PufferLib’s emulation layer adheres to the Gym and PettingZoo APIs: you can use it with any environment and learning library (subject to Limitations). The libraries and environments below are just the ones we’ve tested. We also provide additional tools to make them easier to work with.

PufferLib provides pufferlib.frameworks for the the learning libraries below. These are short wrappers over your vanilla PyTorch policy that handles learning library API details for you. Additionally, if you split your forward function into an encode and decode portion, we can handle recurrance for you. This is the approach we use in our default policies.

CleanRL provides single-file RL implementations suited for 80+% of academic research. It was designed for simple environments like Atari, but with PufferLib, you can use it with just about anything.

Click to Demo PufferLib + CleanRL in Colab

Or view it on GitHub here

PufferLib also includes a heavily customized version of CleanRL PPO with support for recurrent and non-recurrent models, async environment execution, variable agent populations, self-play, and experiment management. This is the version we use for our research and the NeurIPS 2023 Neural MMO Competition. You can try it out here

Ray is a general purpose distributed computing framework that includes RLlib, an industry reinforcement learning library.

We have previously supported RLLib and may again in the future. RLlib has not received updates in a while, and the current release is very buggy. We will update this if the situation improves.

Environments#

PufferLib ships with Ocean, our first-party testing suite, which will let you catch 90% of implementation bugs in a 10 second training run. We also provide integrations for many environments out of the box. Non-pip dependencies are already set up for you in PufferTank. Several environments also include reasonable baseline policies. Join our Discord if you would like to add setup and tests for new environments or improvements to any of the baselines.

OpenAI Gym is the standard API for single-agent reinforcement learning environments. It also contains some built-in environments. We include Box2D in our registry.

Pokemon Red is one of the original Pokemon games for gameboy. This project uses the game as an environment for reinforcement learning. We are actively supporting development on this one!

PettingZoo is the standard API for multi-agent reinforcement learning environments. It also contains some built-in environments. We include Butterfly in our registry.

Arcade Learning Environment provides a Gym interface for classic Atari games. This is the most popular benchmark for reinforcement learning algorithms.

Minigrid is a 2D grid-world environment engine and a collection of builtin environments. The target is flexible and computationally efficient RL research.

MAgent is a platform for large-scale agent simulation.

Neural MMO is a massively multiagent environment for reinforcement learning. It combines large agent populations with high per-agent complexity and is the most actively maintained (by me) project on this list.

Procgen is a suite of arcade games for reinforcement learning with procedurally generated levels.

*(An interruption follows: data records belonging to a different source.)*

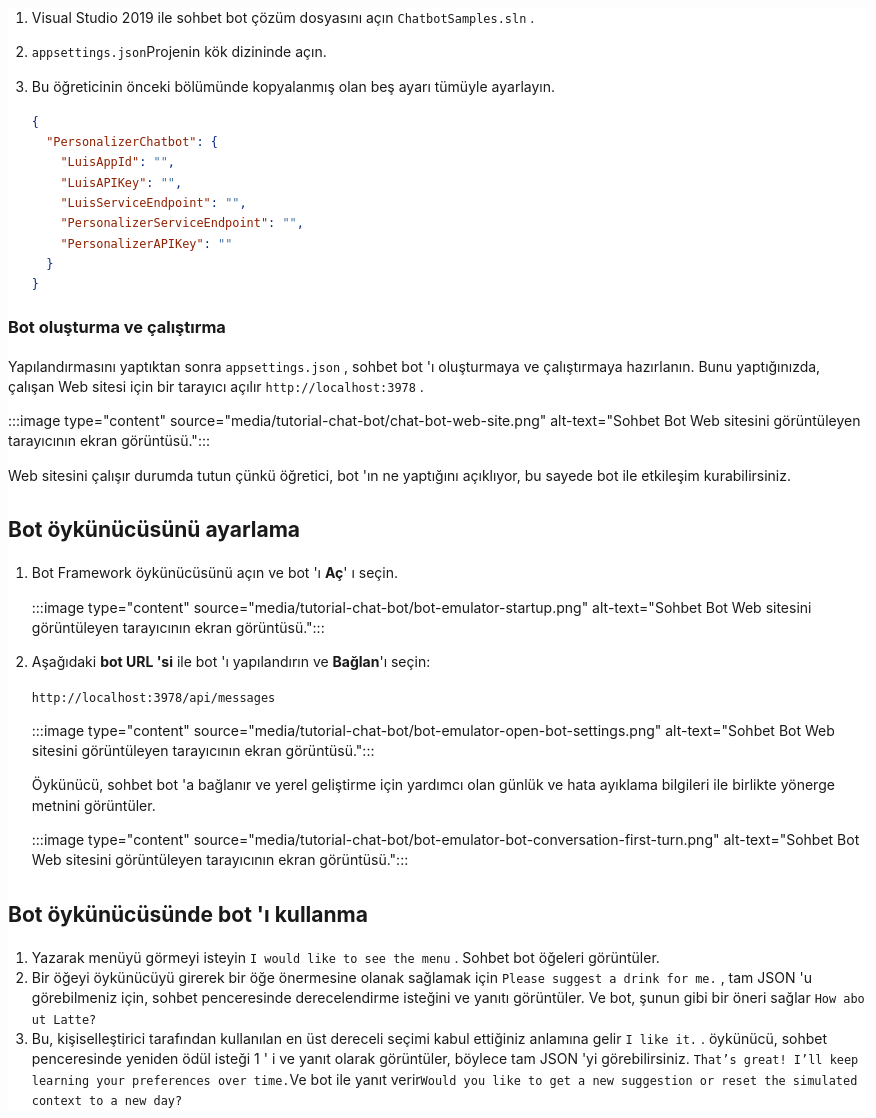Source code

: 1. Visual Studio 2019 ile sohbet bot çözüm dosyasını açın `ChatbotSamples.sln` .
1. `appsettings.json`Projenin kök dizininde açın.
1. Bu öğreticinin önceki bölümünde kopyalanmış olan beş ayarı tümüyle ayarlayın.

    ```json
    {
      "PersonalizerChatbot": {
        "LuisAppId": "",
        "LuisAPIKey": "",
        "LuisServiceEndpoint": "",
        "PersonalizerServiceEndpoint": "",
        "PersonalizerAPIKey": ""
      }
    }
    ```

### <a name="build-and-run-the-bot"></a>Bot oluşturma ve çalıştırma

Yapılandırmasını yaptıktan sonra `appsettings.json` , sohbet bot 'ı oluşturmaya ve çalıştırmaya hazırlanın. Bunu yaptığınızda, çalışan Web sitesi için bir tarayıcı açılır `http://localhost:3978` .

:::image type="content" source="media/tutorial-chat-bot/chat-bot-web-site.png" alt-text="Sohbet Bot Web sitesini görüntüleyen tarayıcının ekran görüntüsü.":::

Web sitesini çalışır durumda tutun çünkü öğretici, bot 'ın ne yaptığını açıklıyor, bu sayede bot ile etkileşim kurabilirsiniz.


## <a name="set-up-the-bot-emulator"></a>Bot öykünücüsünü ayarlama

1. Bot Framework öykünücüsünü açın ve bot 'ı **Aç**' ı seçin.

    :::image type="content" source="media/tutorial-chat-bot/bot-emulator-startup.png" alt-text="Sohbet Bot Web sitesini görüntüleyen tarayıcının ekran görüntüsü.":::


1. Aşağıdaki **bot URL 'si** ile bot 'ı yapılandırın ve **Bağlan**'ı seçin:

    `http://localhost:3978/api/messages`

    :::image type="content" source="media/tutorial-chat-bot/bot-emulator-open-bot-settings.png" alt-text="Sohbet Bot Web sitesini görüntüleyen tarayıcının ekran görüntüsü.":::

    Öykünücü, sohbet bot 'a bağlanır ve yerel geliştirme için yardımcı olan günlük ve hata ayıklama bilgileri ile birlikte yönerge metnini görüntüler.

    :::image type="content" source="media/tutorial-chat-bot/bot-emulator-bot-conversation-first-turn.png" alt-text="Sohbet Bot Web sitesini görüntüleyen tarayıcının ekran görüntüsü.":::

## <a name="use-the-bot-in-the-bot-emulator"></a>Bot öykünücüsünde bot 'ı kullanma

1. Yazarak menüyü görmeyi isteyin `I would like to see the menu` . Sohbet bot öğeleri görüntüler.
1. Bir öğeyi öykünücüyü girerek bir öğe önermesine olanak sağlamak için `Please suggest a drink for me.` , tam JSON 'u görebilmeniz için, sohbet penceresinde derecelendirme isteğini ve yanıtı görüntüler. Ve bot, şunun gibi bir öneri sağlar `How about Latte?`
1. Bu, kişiselleştirici tarafından kullanılan en üst dereceli seçimi kabul ettiğiniz anlamına gelir `I like it.` . öykünücü, sohbet penceresinde yeniden ödül isteği 1 ' i ve yanıt olarak görüntüler, böylece tam JSON 'yi görebilirsiniz. `That’s great! I’ll keep learning your preferences over time.`Ve bot ile yanıt verir`Would you like to get a new suggestion or reset the simulated context to a new day?`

It is one of the most computationally efficient environments on this list.

Nethack Learning Environment is a port of the classic game NetHack to the Gym API. It combines extreme complexity with high simulation efficiency.

MiniHack Learning Environment is a stripped down version of NetHack with support for level editing and custom procedural generation.

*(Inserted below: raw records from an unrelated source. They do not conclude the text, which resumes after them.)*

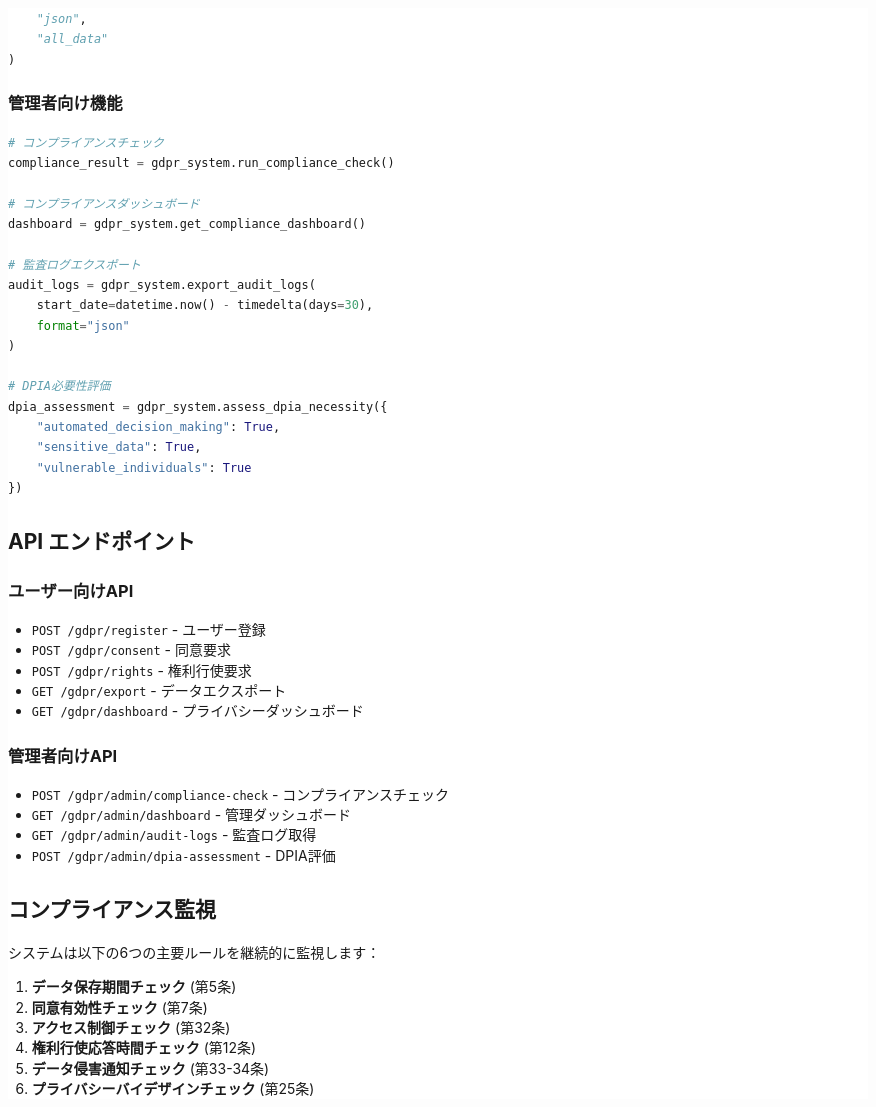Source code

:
 ```python
    "json", 
    "all_data"
)
```

### 管理者向け機能

```python
# コンプライアンスチェック
compliance_result = gdpr_system.run_compliance_check()

# コンプライアンスダッシュボード
dashboard = gdpr_system.get_compliance_dashboard()

# 監査ログエクスポート
audit_logs = gdpr_system.export_audit_logs(
    start_date=datetime.now() - timedelta(days=30),
    format="json"
)

# DPIA必要性評価
dpia_assessment = gdpr_system.assess_dpia_necessity({
    "automated_decision_making": True,
    "sensitive_data": True,
    "vulnerable_individuals": True
})
```

## API エンドポイント

### ユーザー向けAPI

- `POST /gdpr/register` - ユーザー登録
- `POST /gdpr/consent` - 同意要求
- `POST /gdpr/rights` - 権利行使要求
- `GET /gdpr/export` - データエクスポート
- `GET /gdpr/dashboard` - プライバシーダッシュボード

### 管理者向けAPI

- `POST /gdpr/admin/compliance-check` - コンプライアンスチェック
- `GET /gdpr/admin/dashboard` - 管理ダッシュボード
- `GET /gdpr/admin/audit-logs` - 監査ログ取得
- `POST /gdpr/admin/dpia-assessment` - DPIA評価

## コンプライアンス監視

システムは以下の6つの主要ルールを継続的に監視します：

1. **データ保存期間チェック** (第5条)
2. **同意有効性チェック** (第7条)
3. **アクセス制御チェック** (第32条)
4. **権利行使応答時間チェック** (第12条)
5. **データ侵害通知チェック** (第33-34条)
6. **プライバシーバイデザインチェック** (第25条)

Crafter is a top-down 2D Minecraft clone for RL research. It provides pixel observations and relatively long time horizons.

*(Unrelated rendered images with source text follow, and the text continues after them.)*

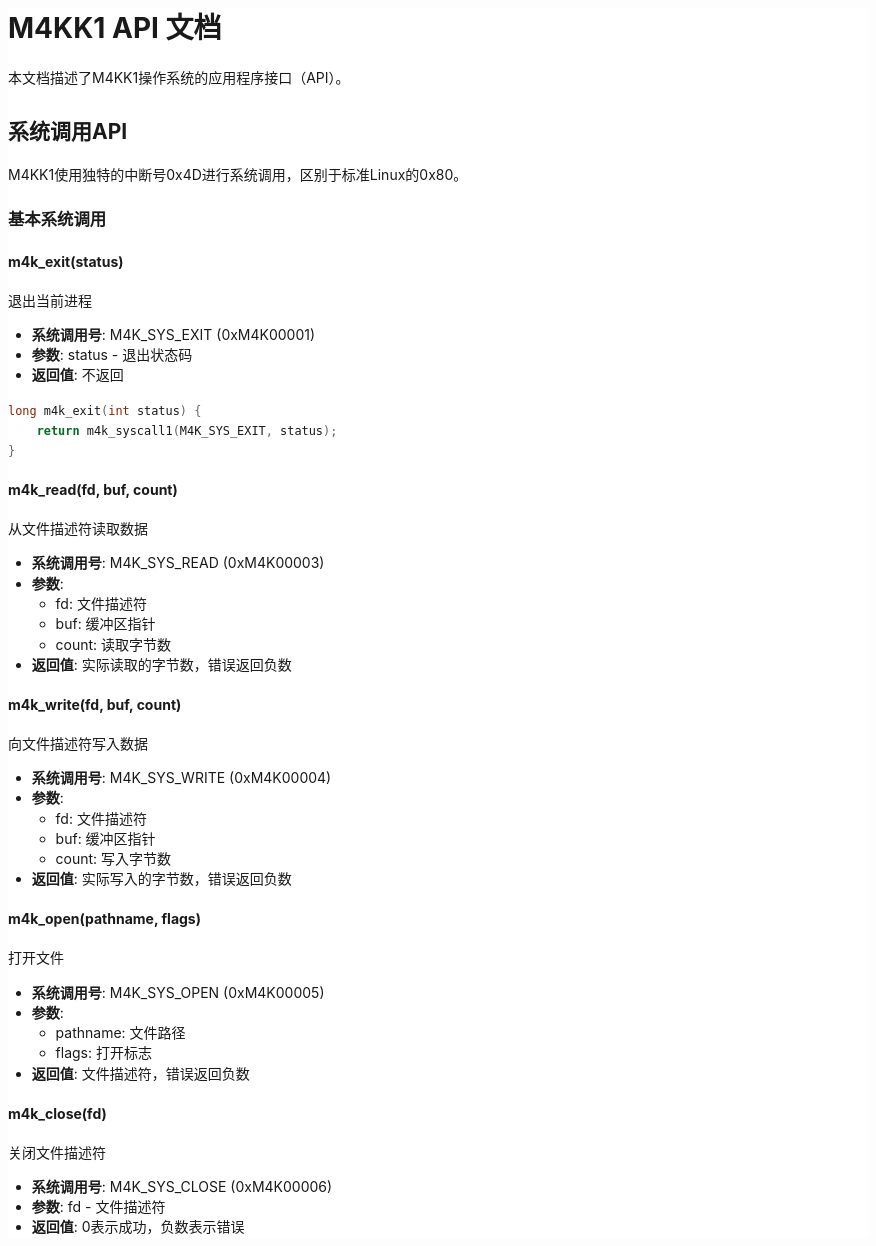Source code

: # M4KK1 API 文档

本文档描述了M4KK1操作系统的应用程序接口（API）。

## 系统调用API

M4KK1使用独特的中断号0x4D进行系统调用，区别于标准Linux的0x80。

### 基本系统调用

#### m4k_exit(status)
退出当前进程
- **系统调用号**: M4K_SYS_EXIT (0xM4K00001)
- **参数**: status - 退出状态码
- **返回值**: 不返回

```c
long m4k_exit(int status) {
    return m4k_syscall1(M4K_SYS_EXIT, status);
}
```

#### m4k_read(fd, buf, count)
从文件描述符读取数据
- **系统调用号**: M4K_SYS_READ (0xM4K00003)
- **参数**:
  - fd: 文件描述符
  - buf: 缓冲区指针
  - count: 读取字节数
- **返回值**: 实际读取的字节数，错误返回负数

#### m4k_write(fd, buf, count)
向文件描述符写入数据
- **系统调用号**: M4K_SYS_WRITE (0xM4K00004)
- **参数**:
  - fd: 文件描述符
  - buf: 缓冲区指针
  - count: 写入字节数
- **返回值**: 实际写入的字节数，错误返回负数

#### m4k_open(pathname, flags)
打开文件
- **系统调用号**: M4K_SYS_OPEN (0xM4K00005)
- **参数**:
  - pathname: 文件路径
  - flags: 打开标志
- **返回值**: 文件描述符，错误返回负数

#### m4k_close(fd)
关闭文件描述符
- **系统调用号**: M4K_SYS_CLOSE (0xM4K00006)
- **参数**: fd - 文件描述符
- **返回值**: 0表示成功，负数表示错误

Griddly is an extremely optimized platform for building reinforcement learning environments. It also includes a large suite of built-in environments.

Gym MicroRTS is a real time strategy engine for reinforcement learning research. The Java configuration is a bit finicky -- we're still debugging this.

Current Limitations#

No continuous action spaces (planned for after 1.0)
Each agent must have the same observation and action space. True of most RL libraries, hard to work around without sacrificing performance or simplicity.

License#

PufferLib is free and open-source software under the MIT license.